- The task -
For this exercise, write out each entry below exactly as it reads.
── Study material ──
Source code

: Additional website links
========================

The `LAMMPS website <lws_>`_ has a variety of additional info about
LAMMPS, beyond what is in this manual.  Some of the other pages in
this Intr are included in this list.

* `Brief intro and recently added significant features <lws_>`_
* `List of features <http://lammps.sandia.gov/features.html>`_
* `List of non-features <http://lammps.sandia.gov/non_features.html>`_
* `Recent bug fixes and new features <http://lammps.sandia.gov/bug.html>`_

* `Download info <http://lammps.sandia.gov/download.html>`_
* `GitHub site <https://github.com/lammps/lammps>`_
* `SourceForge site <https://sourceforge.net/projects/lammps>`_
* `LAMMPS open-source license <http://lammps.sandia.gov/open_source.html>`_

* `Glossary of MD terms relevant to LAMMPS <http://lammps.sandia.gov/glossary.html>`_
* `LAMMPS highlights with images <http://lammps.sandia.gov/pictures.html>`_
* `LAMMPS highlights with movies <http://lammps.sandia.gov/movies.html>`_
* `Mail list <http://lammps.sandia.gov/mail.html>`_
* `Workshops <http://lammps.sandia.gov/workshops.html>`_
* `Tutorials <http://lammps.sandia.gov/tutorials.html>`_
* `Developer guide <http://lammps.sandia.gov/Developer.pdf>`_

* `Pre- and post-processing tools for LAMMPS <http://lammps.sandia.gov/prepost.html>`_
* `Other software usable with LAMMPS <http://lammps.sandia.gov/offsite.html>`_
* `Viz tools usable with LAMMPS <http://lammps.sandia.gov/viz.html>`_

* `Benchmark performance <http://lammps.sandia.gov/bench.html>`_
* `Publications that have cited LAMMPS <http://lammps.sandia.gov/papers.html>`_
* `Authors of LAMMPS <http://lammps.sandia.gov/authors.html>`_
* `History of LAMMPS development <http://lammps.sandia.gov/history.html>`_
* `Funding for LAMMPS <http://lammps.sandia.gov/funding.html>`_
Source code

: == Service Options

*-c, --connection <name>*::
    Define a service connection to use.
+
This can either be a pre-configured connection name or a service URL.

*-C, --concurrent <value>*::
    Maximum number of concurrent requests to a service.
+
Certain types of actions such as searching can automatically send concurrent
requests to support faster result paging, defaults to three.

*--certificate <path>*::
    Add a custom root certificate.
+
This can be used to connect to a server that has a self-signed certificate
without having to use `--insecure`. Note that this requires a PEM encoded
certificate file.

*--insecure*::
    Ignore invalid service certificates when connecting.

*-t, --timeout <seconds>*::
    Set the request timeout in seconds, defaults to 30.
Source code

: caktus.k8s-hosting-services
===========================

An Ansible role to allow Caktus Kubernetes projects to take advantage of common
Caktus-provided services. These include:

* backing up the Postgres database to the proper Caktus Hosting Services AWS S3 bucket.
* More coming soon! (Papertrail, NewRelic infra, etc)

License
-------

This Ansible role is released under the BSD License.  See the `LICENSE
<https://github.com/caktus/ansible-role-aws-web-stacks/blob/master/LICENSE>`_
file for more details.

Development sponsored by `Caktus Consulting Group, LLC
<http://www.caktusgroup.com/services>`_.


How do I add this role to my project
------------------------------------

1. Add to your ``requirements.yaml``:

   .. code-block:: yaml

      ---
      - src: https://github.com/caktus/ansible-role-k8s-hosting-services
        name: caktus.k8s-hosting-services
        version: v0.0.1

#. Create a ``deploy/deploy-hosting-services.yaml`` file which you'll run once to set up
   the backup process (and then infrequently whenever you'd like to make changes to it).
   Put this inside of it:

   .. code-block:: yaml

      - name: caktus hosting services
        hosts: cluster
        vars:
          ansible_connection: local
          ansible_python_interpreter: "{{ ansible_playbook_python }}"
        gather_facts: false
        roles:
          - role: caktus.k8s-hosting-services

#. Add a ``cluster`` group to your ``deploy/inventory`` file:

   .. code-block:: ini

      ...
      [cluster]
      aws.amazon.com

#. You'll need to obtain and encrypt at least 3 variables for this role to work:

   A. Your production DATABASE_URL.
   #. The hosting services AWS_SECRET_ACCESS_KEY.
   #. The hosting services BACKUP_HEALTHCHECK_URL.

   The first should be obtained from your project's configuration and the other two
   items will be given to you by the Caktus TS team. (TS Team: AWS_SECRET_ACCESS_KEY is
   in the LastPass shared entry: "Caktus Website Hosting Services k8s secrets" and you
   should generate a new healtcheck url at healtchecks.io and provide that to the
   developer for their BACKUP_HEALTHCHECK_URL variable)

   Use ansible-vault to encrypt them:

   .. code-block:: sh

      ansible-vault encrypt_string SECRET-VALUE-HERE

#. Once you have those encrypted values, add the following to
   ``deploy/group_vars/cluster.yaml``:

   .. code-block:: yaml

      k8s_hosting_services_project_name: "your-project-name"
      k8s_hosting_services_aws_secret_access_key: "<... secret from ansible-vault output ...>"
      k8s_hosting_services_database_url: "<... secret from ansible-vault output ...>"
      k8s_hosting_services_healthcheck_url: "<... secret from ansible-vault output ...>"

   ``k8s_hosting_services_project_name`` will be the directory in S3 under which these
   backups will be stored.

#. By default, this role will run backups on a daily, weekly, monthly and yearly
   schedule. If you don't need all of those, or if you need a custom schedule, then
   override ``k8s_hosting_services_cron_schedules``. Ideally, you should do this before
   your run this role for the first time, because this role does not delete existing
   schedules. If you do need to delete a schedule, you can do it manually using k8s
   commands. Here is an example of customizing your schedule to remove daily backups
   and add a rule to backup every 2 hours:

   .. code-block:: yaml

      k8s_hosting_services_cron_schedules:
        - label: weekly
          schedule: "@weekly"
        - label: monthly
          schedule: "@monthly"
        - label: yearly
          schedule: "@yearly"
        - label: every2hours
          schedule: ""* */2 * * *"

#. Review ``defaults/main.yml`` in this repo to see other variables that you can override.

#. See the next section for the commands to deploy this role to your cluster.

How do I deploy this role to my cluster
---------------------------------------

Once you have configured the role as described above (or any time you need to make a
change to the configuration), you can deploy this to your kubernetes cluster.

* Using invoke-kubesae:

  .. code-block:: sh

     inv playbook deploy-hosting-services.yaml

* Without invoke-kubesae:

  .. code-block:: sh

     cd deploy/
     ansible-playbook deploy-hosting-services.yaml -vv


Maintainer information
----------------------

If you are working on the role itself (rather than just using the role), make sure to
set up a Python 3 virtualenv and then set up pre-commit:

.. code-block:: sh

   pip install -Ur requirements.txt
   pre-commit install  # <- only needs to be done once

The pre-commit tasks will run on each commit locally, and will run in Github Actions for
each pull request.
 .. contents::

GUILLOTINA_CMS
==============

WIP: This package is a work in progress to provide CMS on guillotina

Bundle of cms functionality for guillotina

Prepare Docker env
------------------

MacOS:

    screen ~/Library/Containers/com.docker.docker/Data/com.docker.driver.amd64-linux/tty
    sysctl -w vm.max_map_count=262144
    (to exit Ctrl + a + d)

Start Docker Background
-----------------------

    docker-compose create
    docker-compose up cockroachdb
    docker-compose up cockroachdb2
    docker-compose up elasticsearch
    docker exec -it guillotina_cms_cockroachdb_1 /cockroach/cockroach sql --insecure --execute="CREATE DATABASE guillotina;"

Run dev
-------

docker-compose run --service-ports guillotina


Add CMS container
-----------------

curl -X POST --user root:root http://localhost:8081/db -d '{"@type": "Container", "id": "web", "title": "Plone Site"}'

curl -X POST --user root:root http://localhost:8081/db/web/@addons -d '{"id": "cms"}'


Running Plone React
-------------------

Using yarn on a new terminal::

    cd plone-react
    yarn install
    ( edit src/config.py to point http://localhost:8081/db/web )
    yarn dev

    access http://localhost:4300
───
- Reply -
Source code

: Additional website links
========================

The `LAMMPS website <lws_>`_ has a variety of additional info about
LAMMPS, beyond what is in this manual.  Some of the other pages in
this Intr are included in this list.

* `Brief intro and recently added significant features <lws_>`_
* `List of features <http://lammps.sandia.gov/features.html>`_
* `List of non-features <http://lammps.sandia.gov/non_features.html>`_
* `Recent bug fixes and new features <http://lammps.sandia.gov/bug.html>`_

* `Download info <http://lammps.sandia.gov/download.html>`_
* `GitHub site <https://github.com/lammps/lammps>`_
* `SourceForge site <https://sourceforge.net/projects/lammps>`_
* `LAMMPS open-source license <http://lammps.sandia.gov/open_source.html>`_

* `Glossary of MD terms relevant to LAMMPS <http://lammps.sandia.gov/glossary.html>`_
* `LAMMPS highlights with images <http://lammps.sandia.gov/pictures.html>`_
* `LAMMPS highlights with movies <http://lammps.sandia.gov/movies.html>`_
* `Mail list <http://lammps.sandia.gov/mail.html>`_
* `Workshops <http://lammps.sandia.gov/workshops.html>`_
* `Tutorials <http://lammps.sandia.gov/tutorials.html>`_
* `Developer guide <http://lammps.sandia.gov/Developer.pdf>`_

* `Pre- and post-processing tools for LAMMPS <http://lammps.sandia.gov/prepost.html>`_
* `Other software usable with LAMMPS <http://lammps.sandia.gov/offsite.html>`_
* `Viz tools usable with LAMMPS <http://lammps.sandia.gov/viz.html>`_

* `Benchmark performance <http://lammps.sandia.gov/bench.html>`_
* `Publications that have cited LAMMPS <http://lammps.sandia.gov/papers.html>`_
* `Authors of LAMMPS <http://lammps.sandia.gov/authors.html>`_
* `History of LAMMPS development <http://lammps.sandia.gov/history.html>`_
* `Funding for LAMMPS <http://lammps.sandia.gov/funding.html>`_
Source code

: == Service Options

*-c, --connection <name>*::
    Define a service connection to use.
+
This can either be a pre-configured connection name or a service URL.

*-C, --concurrent <value>*::
    Maximum number of concurrent requests to a service.
+
Certain types of actions such as searching can automatically send concurrent
requests to support faster result paging, defaults to three.

*--certificate <path>*::
    Add a custom root certificate.
+
This can be used to connect to a server that has a self-signed certificate
without having to use `--insecure`. Note that this requires a PEM encoded
certificate file.

*--insecure*::
    Ignore invalid service certificates when connecting.

*-t, --timeout <seconds>*::
    Set the request timeout in seconds, defaults to 30.
Source code

: caktus.k8s-hosting-services
===========================

An Ansible role to allow Caktus Kubernetes projects to take advantage of common
Caktus-provided services. These include:

* backing up the Postgres database to the proper Caktus Hosting Services AWS S3 bucket.
* More coming soon! (Papertrail, NewRelic infra, etc)

License
-------

This Ansible role is released under the BSD License.  See the `LICENSE
<https://github.com/caktus/ansible-role-aws-web-stacks/blob/master/LICENSE>`_
file for more details.

Development sponsored by `Caktus Consulting Group, LLC
<http://www.caktusgroup.com/services>`_.


How do I add this role to my project
------------------------------------

1. Add to your ``requirements.yaml``:

   .. code-block:: yaml

      ---
      - src: https://github.com/caktus/ansible-role-k8s-hosting-services
        name: caktus.k8s-hosting-services
        version: v0.0.1

#. Create a ``deploy/deploy-hosting-services.yaml`` file which you'll run once to set up
   the backup process (and then infrequently whenever you'd like to make changes to it).
   Put this inside of it:

   .. code-block:: yaml

      - name: caktus hosting services
        hosts: cluster
        vars:
          ansible_connection: local
          ansible_python_interpreter: "{{ ansible_playbook_python }}"
        gather_facts: false
        roles:
          - role: caktus.k8s-hosting-services

#. Add a ``cluster`` group to your ``deploy/inventory`` file:

   .. code-block:: ini

      ...
      [cluster]
      aws.amazon.com

#. You'll need to obtain and encrypt at least 3 variables for this role to work:

   A. Your production DATABASE_URL.
   #. The hosting services AWS_SECRET_ACCESS_KEY.
   #. The hosting services BACKUP_HEALTHCHECK_URL.

   The first should be obtained from your project's configuration and the other two
   items will be given to you by the Caktus TS team. (TS Team: AWS_SECRET_ACCESS_KEY is
   in the LastPass shared entry: "Caktus Website Hosting Services k8s secrets" and you
   should generate a new healtcheck url at healtchecks.io and provide that to the
   developer for their BACKUP_HEALTHCHECK_URL variable)

   Use ansible-vault to encrypt them:

   .. code-block:: sh

      ansible-vault encrypt_string SECRET-VALUE-HERE

#. Once you have those encrypted values, add the following to
   ``deploy/group_vars/cluster.yaml``:

   .. code-block:: yaml

      k8s_hosting_services_project_name: "your-project-name"
      k8s_hosting_services_aws_secret_access_key: "<... secret from ansible-vault output ...>"
      k8s_hosting_services_database_url: "<... secret from ansible-vault output ...>"
      k8s_hosting_services_healthcheck_url: "<... secret from ansible-vault output ...>"

   ``k8s_hosting_services_project_name`` will be the directory in S3 under which these
   backups will be stored.

#. By default, this role will run backups on a daily, weekly, monthly and yearly
   schedule. If you don't need all of those, or if you need a custom schedule, then
   override ``k8s_hosting_services_cron_schedules``. Ideally, you should do this before
   your run this role for the first time, because this role does not delete existing
   schedules. If you do need to delete a schedule, you can do it manually using k8s
   commands. Here is an example of customizing your schedule to remove daily backups
   and add a rule to backup every 2 hours:

   .. code-block:: yaml

      k8s_hosting_services_cron_schedules:
        - label: weekly
          schedule: "@weekly"
        - label: monthly
          schedule: "@monthly"
        - label: yearly
          schedule: "@yearly"
        - label: every2hours
          schedule: ""* */2 * * *"

#. Review ``defaults/main.yml`` in this repo to see other variables that you can override.

#. See the next section for the commands to deploy this role to your cluster.

How do I deploy this role to my cluster
---------------------------------------

Once you have configured the role as described above (or any time you need to make a
change to the configuration), you can deploy this to your kubernetes cluster.

* Using invoke-kubesae:

  .. code-block:: sh

     inv playbook deploy-hosting-services.yaml

* Without invoke-kubesae:

  .. code-block:: sh

     cd deploy/
     ansible-playbook deploy-hosting-services.yaml -vv


Maintainer information
----------------------

If you are working on the role itself (rather than just using the role), make sure to
set up a Python 3 virtualenv and then set up pre-commit:

.. code-block:: sh

   pip install -Ur requirements.txt
   pre-commit install  # <- only needs to be done once

The pre-commit tasks will run on each commit locally, and will run in Github Actions for
each pull request.
 .. contents::

GUILLOTINA_CMS
==============

WIP: This package is a work in progress to provide CMS on guillotina

Bundle of cms functionality for guillotina

Prepare Docker env
------------------

MacOS:

    screen ~/Library/Containers/com.docker.docker/Data/com.docker.driver.amd64-linux/tty
    sysctl -w vm.max_map_count=262144
    (to exit Ctrl + a + d)

Start Docker Background
-----------------------

    docker-compose create
    docker-compose up cockroachdb
    docker-compose up cockroachdb2
    docker-compose up elasticsearch
    docker exec -it guillotina_cms_cockroachdb_1 /cockroach/cockroach sql --insecure --execute="CREATE DATABASE guillotina;"

Run dev
-------

docker-compose run --service-ports guillotina


Add CMS container
-----------------

curl -X POST --user root:root http://localhost:8081/db -d '{"@type": "Container", "id": "web", "title": "Plone Site"}'

curl -X POST --user root:root http://localhost:8081/db/web/@addons -d '{"id": "cms"}'


Running Plone React
-------------------

Using yarn on a new terminal::

    cd plone-react
    yarn install
    ( edit src/config.py to point http://localhost:8081/db/web )
    yarn dev

    access http://localhost:4300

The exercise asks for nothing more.